La dignidad, según Robledo, es de esas pocas cosas que jamás deberían ser objeto de negociación. En el panorama político actual, observa con preocupación cómo se ha normalizado sacrificar convicciones por conveniencia, acomodarse al poder o aceptar acuerdos que diluyen las ideas fundamentales. Para él, la dignidad debe permanecer siempre por encima de cualquier cálculo político.
El momento decisivo: abandonar el Polo Democrático
Uno de los episodios más determinantes de su carrera fue su decisión de salir del Polo Democrático, coincidiendo con la consolidación del liderazgo de Gustavo Petro dentro del partido. "Para mí hubiera sido un supernegocio ser petrista. Quién sabe dónde podría estar hoy", reconoce Robledo con franqueza.
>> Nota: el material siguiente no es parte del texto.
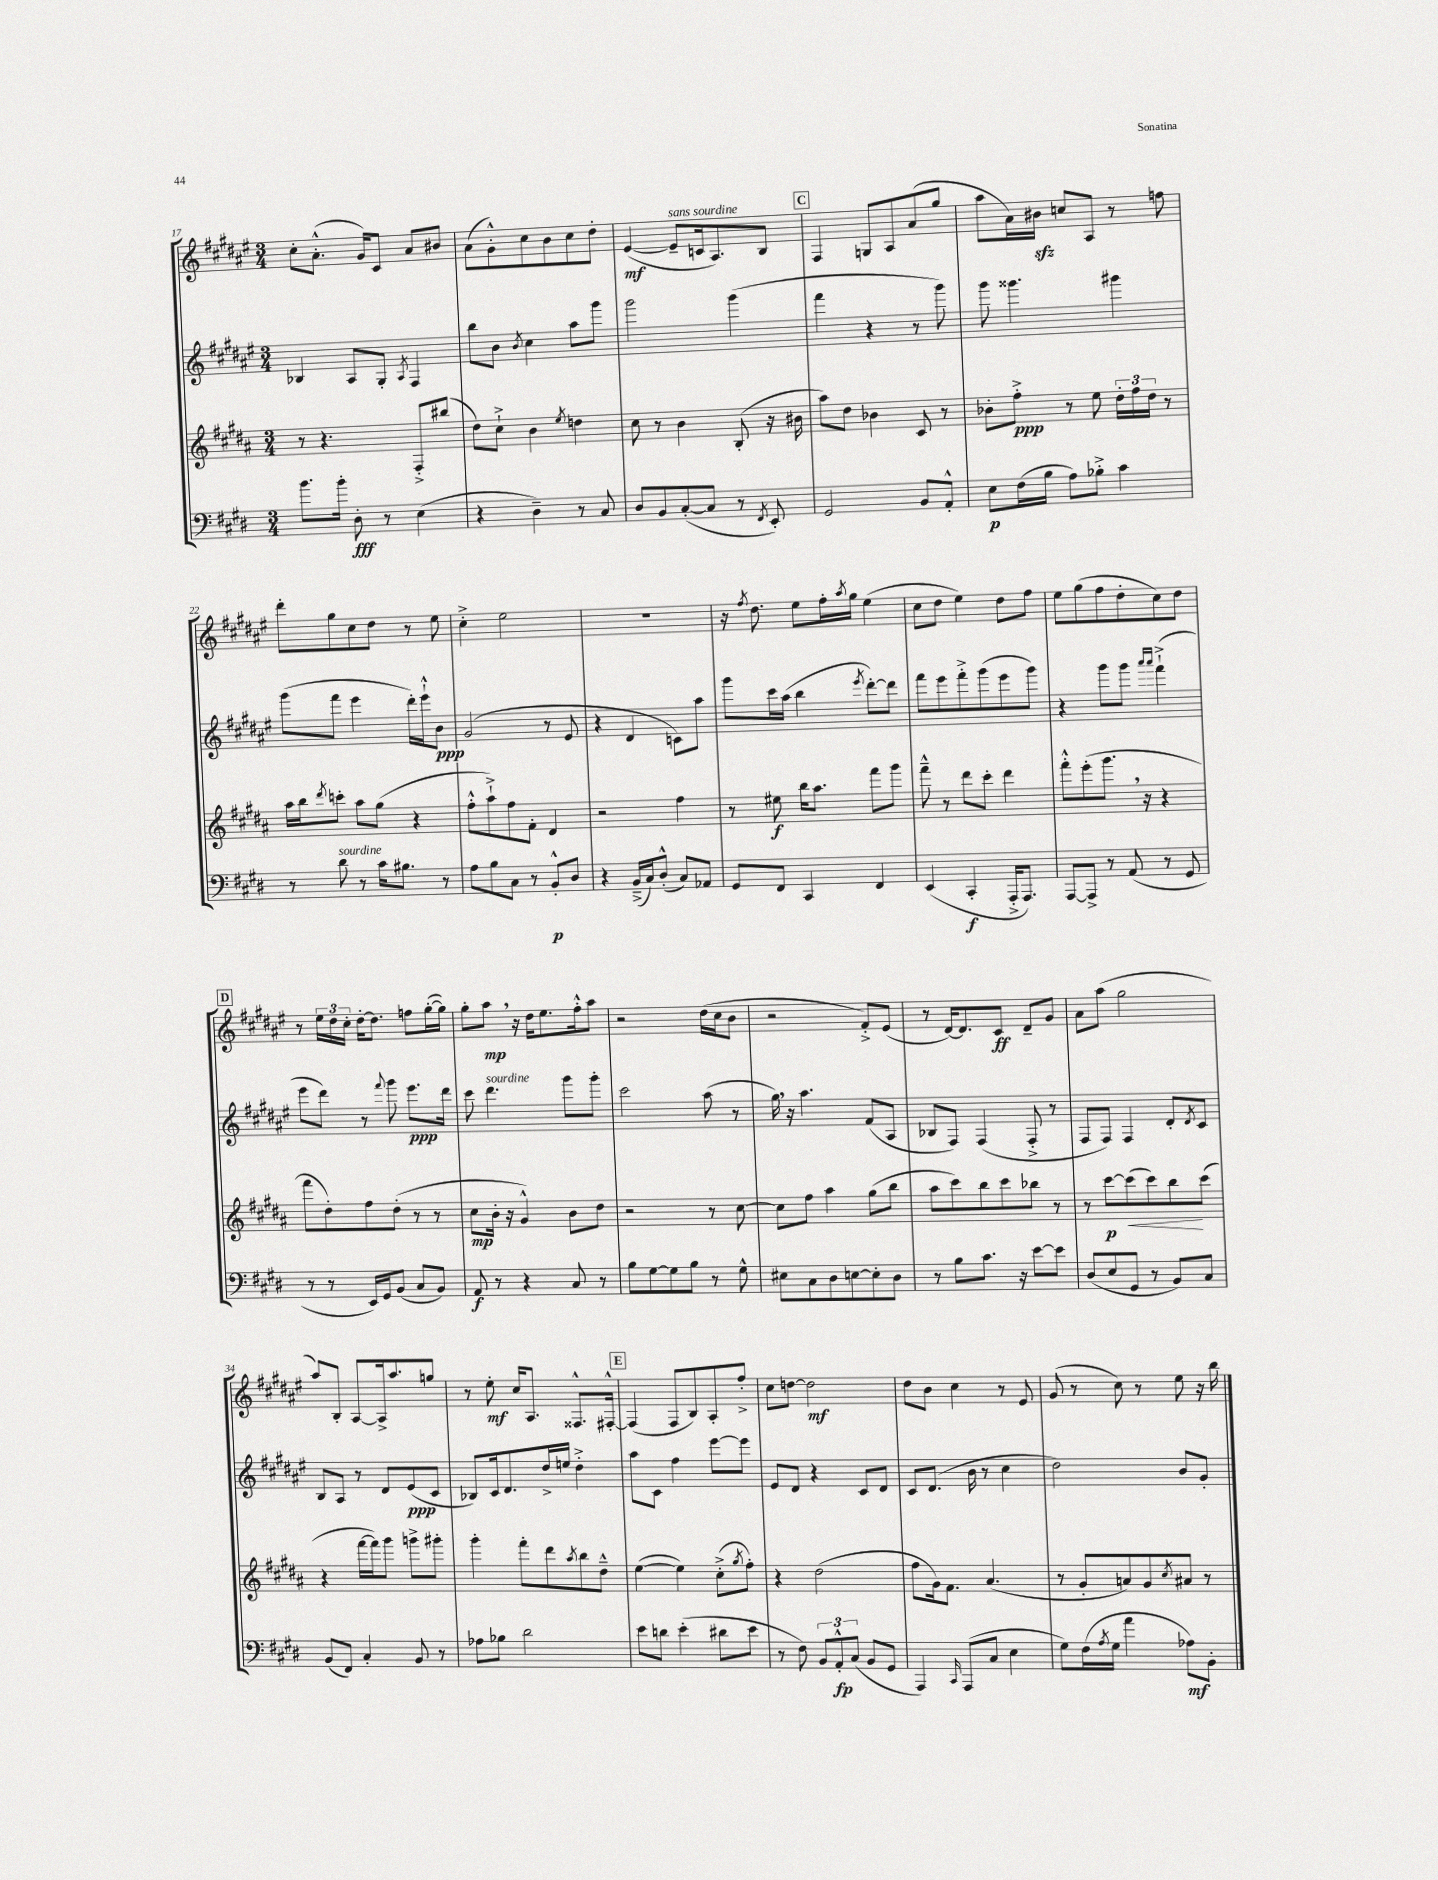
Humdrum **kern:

**kern	**kern	**kern	**kern
*staff4	*staff3	*staff2	*staff1
*clefF4	*clefG2	*clefG2	*clefG2
*k[f#c#g#d#]	*k[f#c#g#d#a#]	*k[f#c#g#d#a#e#]	*k[f#c#g#d#a#e#]
*M3/4	*M3/4	*M3/4	*M3/4
8.b	8r	4B-	8cc#'
.	4.r	.	(8.a#'^^
16b'	.	.	.
8D#'	.	8A#	.
.	.	.	16g#)
8r	.	8G#'	8c#
.	.	8qA#	.
(4E	8F#'^	4F#	8a#
.	(8bb#	.	8b#
=	=	=	=
4r	8dd#)	8bb	(8a#
.	8cc#`^	8b	8g#'^^)
.	.	8qb	.
4D#~)	4b	4cc#	8cc#
.	.	.	8b
.	8qee	.	.
8r	4dd	8aa#	8cc#
8C#	.	8ggg#	8dd#'
=	=	=	=
8D#	8cc#	2ggg#	([4e#
8BB	8r	.	.
([8C#'	4b	.	8e#~]
8C#]	.	.	16c
.	.	.	8.A#)
8r	(8B'	(4ggg#	.
8qFF#	.	.	.
8EE')	16r	.	8B
.	16b#	.	.
=	=	=	=
2GG#	8aa#)	4fff#	4F#
.	8dd#	.	.
.	4b-	4r	8G
.	.	.	8A#
8BB	8c#	8r	(8a#
8AA'^^	8r	8ggg#)	8gg#
=	=	=	=
8E	8b-'	8ggg#	8aa#
(16F#	8ff#'^	4.ggg##	16a#)
16B	.	.	16b#
8A)	8r	.	8cc
8B-'^	8ee	.	8A#
4c#	24dd#'	4ggg#	8r
.	24ff#	.	.
.	24dd#	.	.
.	8r	.	8ff
=	=	=	=
8r	16aa#	(8ggg#	8ddd#'
.	16bb	.	.
.	8qddd#	.	.
8d#	8ccc'	8fff#	8gg#
8r	8aa#	4eee#	8cc#
16c#	(8gg#	.	8dd#
8.B#	.	.	.
.	4r	16ddd#')	8r
.	.	16eee#`^^	.
8r	.	8b	8ee#
=	=	=	=
8A	8ff#'^^	(2g#	4cc#'^
8B	8aa#`^)	.	.
8C#	8ff#	.	2ee#
8r	8f#'	.	.
8BB'^^	4d#	8r	.
8D#	.	8e#	.
=	=	=	=
4r	2r	4r	2.r
(16BB~^	.	4d#	.
16C#)	.	.	.
(8D#'^^	.	.	.
8C#)	4ff#	8c)	.
8AA-	.	8aa#	.
=	=	=	=
8GG#	8r	8ggg#	16r
.	.	.	8qff#
.	.	.	8.dd#
8FF#	8ee#	16ccc#	.
.	.	(16aa#	.
4CC#	16bb	4bb	8ee#
.	8.aa#	.	.
.	.	.	16ff#'
.	.	.	8qaa#
.	.	.	16gg#
.	.	8qeee#	.
4FF#	8fff#	[8ddd#')	(4ee#
.	8ggg#	8ddd#]	.
=	=	=	=
(4EE	8fff#~^^	8fff#	8cc#
.	8r	8eee#	8dd#
4CC#'	8ddd#	8fff#'^	4ee#)
.	8ccc#'	(8ggg#	.
16AAA'^	4ddd#	8eee#	8dd#
8.AAA)	.	.	.
.	.	8ggg#)	8ff#
=	=	=	=
[8AAA	8fff#'^^	4r	8ee#
8AAA^]	(8eee'	.	(8gg#
8r	8.ggg#	8ggg#	8ff#
(8AA	.	8ggg#	8dd#'
.	16r	.	.
.	.	16qqaaa#	.
.	.	16qqaaa#	.
8r	4r	(4fff#`^	8cc#)
8GG#	.	.	8dd#
=	=	=	=
8r	8fff#	8eee#	8r
8r	8dd#')	8ddd#)	24ee#
.	.	.	24dd#
.	.	.	24cc#'
16EE)	8ff#	8r	[16dd#'
16GG#	.	.	8.dd#]
.	.	8qqfff#	.
(8BB	(8dd#'	8ggg#	.
8C#	8r	8.eee#	8ff
8BB)	8r	.	([16gg#'
.	.	16ddd#	16gg#])
=	=	=	=
8AA	8cc#	8ccc#	8gg#'
8r	16b'	4.ddd#	8aa#
.	16r	.	.
4r	4g#^^)	.	16r
.	.	.	16dd#
.	.	.	8.ee#
8C#	8b	8ggg#	.
.	.	.	16ff#'^^
8r	8dd#	8ggg#'	8aa#
=	=	=	=
8B	2r	2ccc#	2r
[8G#	.	.	.
8G#]	.	.	.
8B	.	.	.
8r	8r	(8aa#	(16dd#
.	.	.	16cc#
8G#^^	[8cc#	8r	8b
=	=	=	=
8E#	8cc#]	16gg#)	2r
.	.	16r	.
8C#	8ff#	4.aa#	.
8D#	4aa#	.	.
[8E	.	.	.
8E']	(8gg#	(8f#	8f#'^)
8D#	8bb	8A#	(8e#
=	=	=	=
8r	8aa#	8B-	8r
8B	8ccc#)	8F#)	[16d#)
.	.	.	8.d#]
8.c#	8bb	(4F#	.
.	8ccc#	.	8c#
16r	.	.	.
[8e	8bb-	8F#'^	8d#~
8e]	8r	8r	8g#
=	=	=	=
(8D#	8r	8F#	8a#
8E	[8ccc#	8F#)	(8aa#
8GG#	(8ccc#]	4F#	2gg#
8r	8ccc#)	.	.
8BB)	8bb	8d#'	.
.	.	8qd#	.
8C#	(8ccc#	8c#	.
=	=	=	=
(8BB	4r	8B	8aa#)
8FF#)	.	8A#	8B'
4C#'	[16fff#	8r	[8A#
.	16fff#])	.	.
.	8ggg#	8d#	16A#^]
.	.	.	8.aa#
8BB	8ggg^	(8e#	.
8r	8ggg#'	8c#	8gg
=	=	=	=
8A-	4ggg#'	8B-)	8r
8B-	.	16c#	8ee#'
.	.	8.d#	.
2d#	8fff#'	.	16cc#
.	.	.	8.A#
.	8ddd#	16dd#^	.
.	.	16ee	.
.	8qaa#	.	.
.	8bb	4dd#'^	8.F##^^
.	8dd#~^^	.	.
.	.	.	[16F#'^^
=	=	=	=
8e	([4ee	8aa#	(4F#]
8d	.	8c#	.
(4e'	4ee])	4ff#	8F#
.	.	.	8B)
8d#	(8cc#'^	[8eee#	8A#'
.	8qgg#	.	.
8e	8ff#')	8eee#]	8ff#'^
=	=	=	=
8r	4r	8e#	8cc#
8F#)	.	8d#	[8dd
12BB	(2dd#	4r	2dd]
12AA'^^	.	.	.
(12C#	.	.	.
8BB	.	8c#	.
8GG#	.	8d#	.
=	=	=	=
4AAA)	8ff#	8c#	8dd#
.	16g#)	(8.d#	8b
.	8.f#	.	.
16qqCC#	.	.	.
(8AAA	.	.	4cc#
.	.	16b	.
8C#	(4.a#	8r	.
4E	.	4cc#	8r
.	.	.	8e#
=	=	=	=
8G#)	8r	2dd#)	(8g#
(16F#	8g#'	.	8r
8qA	.	.	.
16G#	.	.	.
4a	8a)	.	8cc#)
.	8g#	.	8r
.	8qcc#	.	.
8A-)	8a#	8b	8ee#
8BB'	8r	8g#'	16r
.	.	.	16bb
==	==	==	==
*-	*-	*-	*-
Sin embargo, prefirió mantenerse fiel a sus principios, resumiendo su postura con una frase que ha marcado su filosofía política: "No le vendo el alma al diablo". Esta elección lo llevó, junto con otros dirigentes, a fundar el movimiento que posteriormente se convertiría en Dignidad y Compromiso, un nombre que para él representa una declaración de principios más que una simple etiqueta política.
La 'Colombia profunda' y la desconexión política
La conversación deriva hacia lo que Robledo denomina la "Colombia profunda", una realidad que conoce de primera mano tras años recorriendo municipios cafeteros, pueblos apartados y regiones donde la presencia estatal se limita a promesas electorales. Recuerda encuentros con campesinos, indígenas y trabajadores en lugares donde ni siquiera existían espacios adecuados para reunirse.
Estas experiencias le dejaron una convicción profunda: Colombia es un país de desigualdades extremas que con frecuencia se analiza únicamente desde la perspectiva urbana. Para ilustrar esta realidad, emplea una imagen poderosa: "Si alguien se sube a un avión y mira el país desde arriba, verá pequeñas islas de desarrollo rodeadas por un enorme océano de atraso".
Robledo critica que muchos gobernantes terminan creyendo que el país funciona bien porque su entorno inmediato funciona bien, ignorando así las profundas brechas estructurales. Señala que, con demasiada frecuencia, los sectores más vulnerables solo aparecen en el discurso político durante temporadas electorales.
Reflexiones personales y límites éticos
Al abordar aspectos más personales, Robledo habla sobre:
- Decisiones difíciles y el miedo como emoción natural en la vida pública
- La necesidad de que las sociedades ofrezcan segundas oportunidades, pues los errores forman parte de la condición humana
- La importancia de establecer límites éticos en la política, donde no todo vale con tal de alcanzar el poder
Revela una confesión inesperada: hace algunos años consideró seriamente retirarse de la política. Había decidido no volver al Senado para dedicar tiempo a su familia, escribir, disfrutar de sus nietas y vivir con mayor tranquilidad. Sin embargo, terminó 'renunciando a la renuncia' al sentir una responsabilidad ineludible con el país, a pesar de reconocer que el Congreso es un espacio desgastante donde conviven debates importantes con tensiones y confrontaciones que deterioran la calidad democrática.
Una invitación a la participación ciudadana
La entrevista concluye con una reflexión que muestra otra faceta del político: el mayor problema de una democracia no es el desacuerdo, sino la indiferencia. Robledo lanza una invitación directa a los ciudadanos: participar en política no debería ser un asunto exclusivo de los políticos, sino una responsabilidad colectiva.
"No tienen que votar por mí", afirma. "Pero salgan a votar". Porque, en última instancia, la política sigue siendo el espacio donde se decide el destino de un país, y abandonar ese terreno equivaldría a permitir que otros decidan por todos.